Franc suisse : taux bas, devise forte
L’économie suisse a progressé de 0,3 % en glissement trimestriel au troisième trimestre, après une révision à la baisse du taux pour le deuxième trimeste à -0,1 %. Les chiffres trimestriels ne disent pas tout, mais outre une croissance (modeste) de la consommation privée (+0,2 % en glissement trimestriel) et des dépenses publiques (+0,5 %), les exportations nettes ont de nouveau aussi apporté une contribution positive. La vigueur du franc constitue ici rarement un obstacle. Vous trouverez ci-dessous quelques réflexions à propos de la politique monétaire et politique de change de la Suisse.
La banque centrale suisse (BNS) est l’une des dernières représentantes d'une vieille tradition ayant pour modèle l’ancienne Bundesbank. La philosophie de la SNB va à contre-courant de l’idée générale selon laquelle une monnaie faible contribue à la croissance et aux exportations. Si les coûts intérieurs sont mieux maîtrisés que chez les concurrents et que les augmentations salariales suivent la croissance de la productivité, il n'y a aucun problème à ce que votre devise affiche une tendance haussière. Cela n’affecte en rien votre compétitivité. Et ce n'est pas tout. L’amélioration structurelle des termes de l'échange profite également au pouvoir d’achat. L’inflation importée reste faible. Jusqu’avant le coronavirus, une inflation aussi faible était généralement considérée comme négative. L’expérience suisse de ces trois dernières années montre autre chose. La hausse tendancielle du franc a tempéré l’inflation importée. À titre d’illustration : après avoir brièvement grimpé à 3,5 % l’année dernière, l’inflation suisse est aujourd'hui retombée à 1,7 %. La BNS situe également la stabilité des prix entre 0 et 2 %. Pour parvenir à ce résultat, la SNB a relevé son taux directeur de -0,75 % à 1,75 %. Aucun exemple ne nous vient directement à l'esprit d'un autre pays qui, dans le cycle monétaire actuel, s'en est sorti avec un relèvement de taux de 2,5 % pour ramener l’inflation dans la zone cible. Un taux réel limité suffit pour garder le franc fort. Un bel exemple des avantages de l’ancrage des anticipations d'inflation. La SNB prévient néamoins qu’elle pourrait continuer à relever les taux si nécessaire et qu'elle interviendra si le franc s’affaiblit trop fortement. Comme vous le savez, cela pourrait stimuler l’inflation (importé) ! La conclusion reste limpide : le franc suisse est et reste une monnaie orientée à la hausse.
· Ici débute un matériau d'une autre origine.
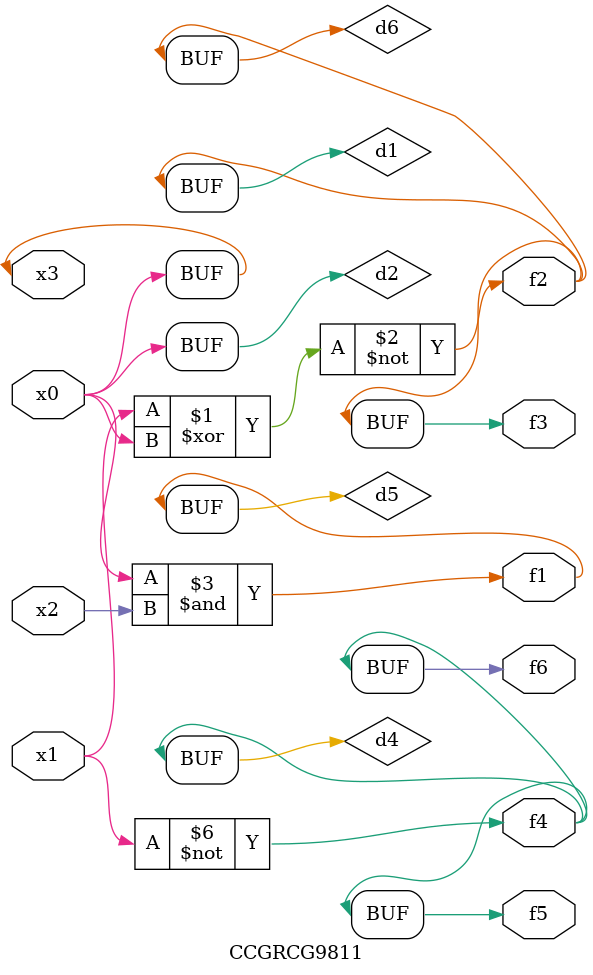
<source format=v>
module CCGRCG9811(
	input x0, x1, x2, x3,
	output f1, f2, f3, f4, f5, f6
);

	wire d1, d2, d3, d4, d5, d6;

	xnor (d1, x1, x3);
	buf (d2, x0, x3);
	nand (d3, x0, x2);
	not (d4, x1);
	nand (d5, d3);
	or (d6, d1);
	assign f1 = d5;
	assign f2 = d6;
	assign f3 = d6;
	assign f4 = d4;
	assign f5 = d4;
	assign f6 = d4;
endmodule

</source>
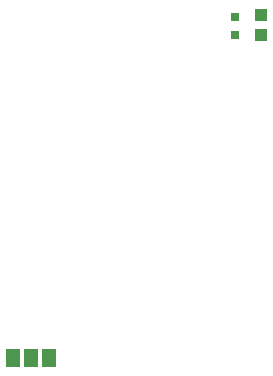
<source format=gtp>
G75*
%MOIN*%
%OFA0B0*%
%FSLAX25Y25*%
%IPPOS*%
%LPD*%
%AMOC8*
5,1,8,0,0,1.08239X$1,22.5*
%
%ADD10R,0.03150X0.03150*%
%ADD11R,0.04331X0.03937*%
%ADD12R,0.04600X0.06300*%
D10*
X0140496Y0181481D03*
X0140496Y0187387D03*
D11*
X0148995Y0188080D03*
X0148995Y0181387D03*
D12*
X0066595Y0073933D03*
X0072595Y0073933D03*
X0078595Y0073933D03*
M02*

</source>
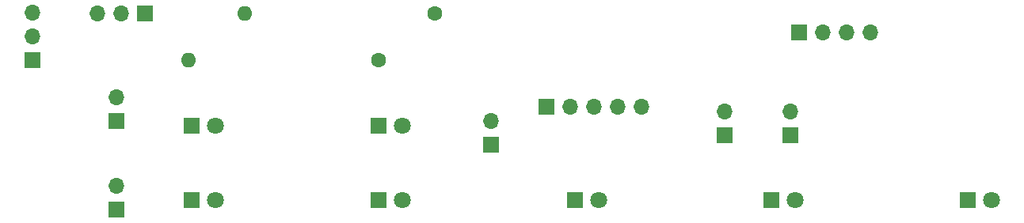
<source format=gbr>
%TF.GenerationSoftware,KiCad,Pcbnew,(5.1.9)-1*%
%TF.CreationDate,2021-03-26T23:06:09+01:00*%
%TF.ProjectId,jarduino2_ihm,6a617264-7569-46e6-9f32-5f69686d2e6b,rev?*%
%TF.SameCoordinates,Original*%
%TF.FileFunction,Soldermask,Bot*%
%TF.FilePolarity,Negative*%
%FSLAX46Y46*%
G04 Gerber Fmt 4.6, Leading zero omitted, Abs format (unit mm)*
G04 Created by KiCad (PCBNEW (5.1.9)-1) date 2021-03-26 23:06:09*
%MOMM*%
%LPD*%
G01*
G04 APERTURE LIST*
%ADD10O,1.700000X1.700000*%
%ADD11R,1.700000X1.700000*%
%ADD12O,1.600000X1.600000*%
%ADD13C,1.600000*%
%ADD14C,1.800000*%
%ADD15R,1.800000X1.800000*%
G04 APERTURE END LIST*
D10*
%TO.C,J4*%
X190620000Y-100000000D03*
X188080000Y-100000000D03*
X185540000Y-100000000D03*
D11*
X183000000Y-100000000D03*
%TD*%
D10*
%TO.C,SW5*%
X182000000Y-108460000D03*
D11*
X182000000Y-111000000D03*
%TD*%
D10*
%TO.C,SW4*%
X175000000Y-108460000D03*
D11*
X175000000Y-111000000D03*
%TD*%
D10*
%TO.C,SW3*%
X150000000Y-109460000D03*
D11*
X150000000Y-112000000D03*
%TD*%
D10*
%TO.C,SW2*%
X110000000Y-107000000D03*
D11*
X110000000Y-109540000D03*
%TD*%
D10*
%TO.C,SW1*%
X110000000Y-116460000D03*
D11*
X110000000Y-119000000D03*
%TD*%
D12*
%TO.C,R2*%
X123680000Y-98000000D03*
D13*
X144000000Y-98000000D03*
%TD*%
D12*
%TO.C,R1*%
X117680000Y-103000000D03*
D13*
X138000000Y-103000000D03*
%TD*%
D10*
%TO.C,J3*%
X166160000Y-108000000D03*
X163620000Y-108000000D03*
X161080000Y-108000000D03*
X158540000Y-108000000D03*
D11*
X156000000Y-108000000D03*
%TD*%
D10*
%TO.C,J2*%
X107920000Y-98000000D03*
X110460000Y-98000000D03*
D11*
X113000000Y-98000000D03*
%TD*%
D10*
%TO.C,J1*%
X101000000Y-97920000D03*
X101000000Y-100460000D03*
D11*
X101000000Y-103000000D03*
%TD*%
D14*
%TO.C,D7*%
X203540000Y-118000000D03*
D15*
X201000000Y-118000000D03*
%TD*%
D14*
%TO.C,D6*%
X182540000Y-118000000D03*
D15*
X180000000Y-118000000D03*
%TD*%
D14*
%TO.C,D5*%
X161540000Y-118000000D03*
D15*
X159000000Y-118000000D03*
%TD*%
D14*
%TO.C,D4*%
X140540000Y-118000000D03*
D15*
X138000000Y-118000000D03*
%TD*%
D14*
%TO.C,D3*%
X120540000Y-118000000D03*
D15*
X118000000Y-118000000D03*
%TD*%
D14*
%TO.C,D2*%
X140540000Y-110000000D03*
D15*
X138000000Y-110000000D03*
%TD*%
D14*
%TO.C,D1*%
X120540000Y-110000000D03*
D15*
X118000000Y-110000000D03*
%TD*%
M02*

</source>
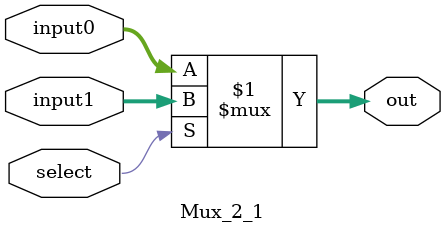
<source format=v>
`timescale 1ns / 1ps
module Mux_2_1(input1, input0, select, out);
	
	input  select;						// 1 bit
	input	 [15:0] input1, input0;	// 16 bit
	
	output [15:0] out;				// 16 bit
	
	assign out = (select) ? input1 : input0;
	
endmodule

</source>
Tout est naturellement relatif. Plusieurs indicateurs du pouvoir d’achat de la monnaie montrent que le franc est plutôt surévalué aux niveaux actuels. Depuis le début de la dernière tendance haussière début 2018, la monnaie suisse a pris environ 25 % par rapport à l’euro. Outre les facteurs purement économiques, cette appréciation est également due à des facteurs tels que le sentiment vis-à-vis du risque. Pour vraiment jouer un rôle de valeur refuge au niveau mondial, le franc est trop petit et trop peu liquide. Si la monnaie suisse a encore un rôle à jouer en tant que valeur refuge temporaire, c’est probablement surtout lors des périodes de tensions monétaires internes au sein de l’UEM, comme par exemple en cas de creusement des spreads intra-UEM (ex. : Italie). Ce thème pourrait de nouveau être d"actualité si la BCE décide de réduire son portefeuille d’obligations PEPP l’année prochaine. À court terme, la paire EUR/CHF pourrait encore évoluer un moment entre 0,94 et la parité. La BNS est vraisemblablement prête à voir le cours dans le haut de cette fourchette. Dans un contexte de faible croissance et d’inflation sous contrôle, la SNB n’a pas non plus besoin d’un cours inférieur aux planchers de cette année et de l’année dernière (EUR/CHF 0,94). Ces derniers jours, nous avons toutefois constaté que le franc a profité de la forte baisse des taux (réels) dans les grands pays. Peut-être que la SNB sera-t-elle encore bien placée l’année prochaine pour abaisser relativement rapidement ses taux, malgré la faiblesse des taux d’intérêt absolus/réels.